In summary, a simulation setting may well add a more quantitative approach to help the whole process, generate more critical thinking and perhaps give reassurance. The clinical scenarios discussed in this article are only an example of how the subject can be further developed and used as part of a preoperative planning strategy. Further work is currently being undertaken by our group and the outcome is awaited.

Conclusion

Although previous experience, co-morbidities and the risk of potentially fatal complications play a role in the clinical decision process, a simulation setting may well add a more quantitative approach and perhaps reassurance even if the clinician remains the ultimate decision-maker. Interactive software like CARDIOSIM© can reproduce physiological and pathological conditions for clinical decision-making in a controlled environment. Its modular approach and versatility combined with the high availability of physiological and pathological set up make it suitable for clinical application with particular reference to the evaluation of the effects of interventional procedures on the cardiovascular system such as the interactions with pulsatile and continuous flow VADs and the intra-aortic balloon pump (IABP).

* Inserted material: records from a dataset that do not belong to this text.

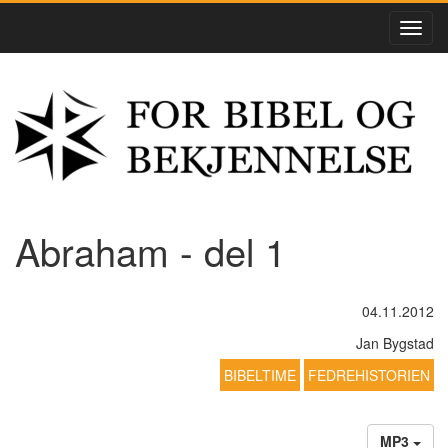
Abraham - del 1
04.11.2012
Jan Bygstad
BIBELTIME
FEDREHISTORIEN
MP3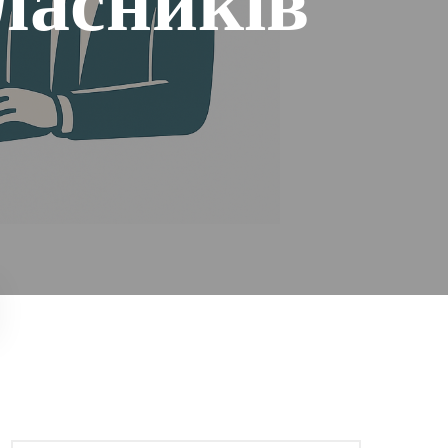
власників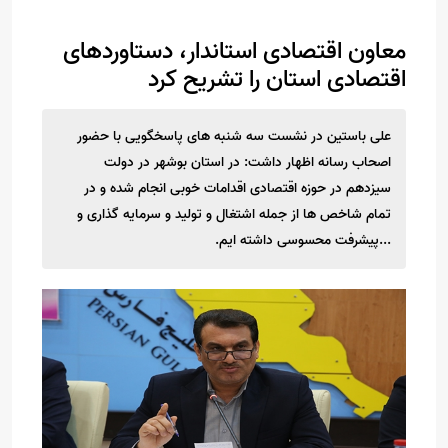
معاون اقتصادی استاندار، دستاوردهای
اقتصادی استان را تشریح کرد
علی باستین در نشست سه شنبه های پاسخگویی با حضور
اصحاب رسانه اظهار داشت: در استان بوشهر در دولت
سیزدهم در حوزه اقتصادی اقدامات خوبی انجام شده و در
تمام شاخص ها از جمله اشتغال و تولید و سرمایه ‌گذاری و
...پیشرفت محسوسی داشته ایم.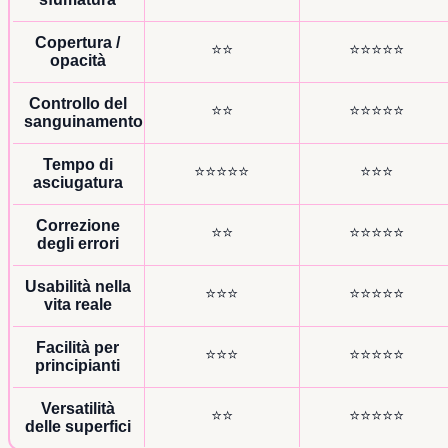
Copertura /
⭐⭐
⭐⭐⭐⭐⭐
opacità
Controllo del
⭐⭐
⭐⭐⭐⭐⭐
sanguinamento
Tempo di
⭐⭐⭐⭐⭐
⭐⭐⭐
asciugatura
Correzione
⭐⭐
⭐⭐⭐⭐⭐
degli errori
Usabilità nella
⭐⭐⭐
⭐⭐⭐⭐⭐
vita reale
Facilità per
⭐⭐⭐
⭐⭐⭐⭐⭐
principianti
Versatilità
⭐⭐
⭐⭐⭐⭐⭐
delle superfici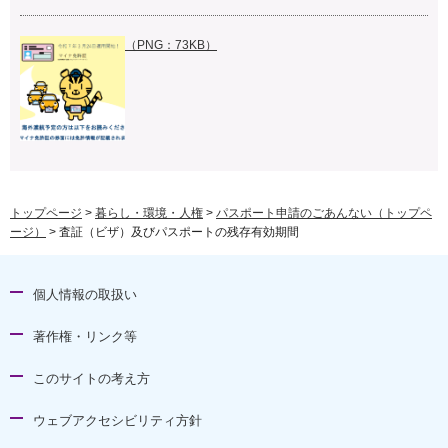
（PNG：73KB）
トップページ
>
暮らし・環境・人権
>
パスポート申請のごあんない（トップペ
ージ）
> 査証（ビザ）及びパスポートの残存有効期間
個人情報の取扱い
著作権・リンク等
このサイトの考え方
ウェブアクセシビリティ方針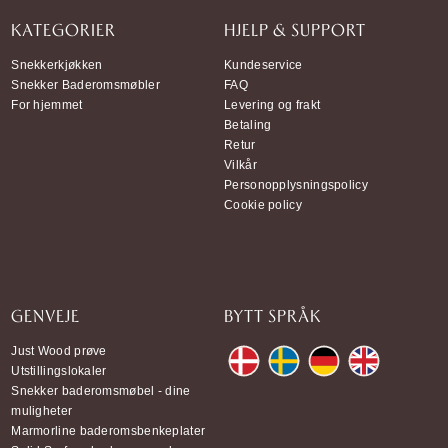
KATEGORIER
HJELP & SUPPORT
Snekkerkjøkken
Kundeservice
Snekker Baderomsmøbler
FAQ
For hjemmet
Levering og frakt
Betaling
Retur
Vilkår
Personopplysningspolicy
Cookie policy
GENVEJE
BYTT SPRÅK
Just Wood prøve
Utstillingslokaler
Snekker baderomsmøbel - dine
muligheter
Marmorline baderomsbenkeplater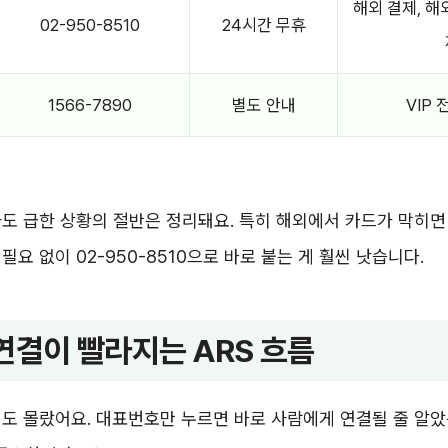
해외 결제, 해
02-950-8510
24시간 무휴
1566-7890
별도 안내
VIP 
도 급한 상황의 절반은 정리돼요. 특히 해외에서 카드가 막히면
필요 없이 02-950-8510으로 바로 붙는 게 훨씬 낫습니다.
연결이 빨라지는 ARS 흐름
도 몰랐어요. 대표번호만 누르면 바로 사람에게 연결될 줄 알았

The development of an integrated model of the cardiovascular system based on lumped-parameter representation, modified time-varying elastance and pressure–volume analysis of ventricular function seems a feasible and suitable approach yielding a sufficiently accurate quantitative analysis in real time. The challenge remains the ability to predict outcome over a longer period of time.

Patient-specific modelling may become a daily approach for clinical management and optimisation of device treatment. Willingness to adopt such an integrated approach may be the key to further progress.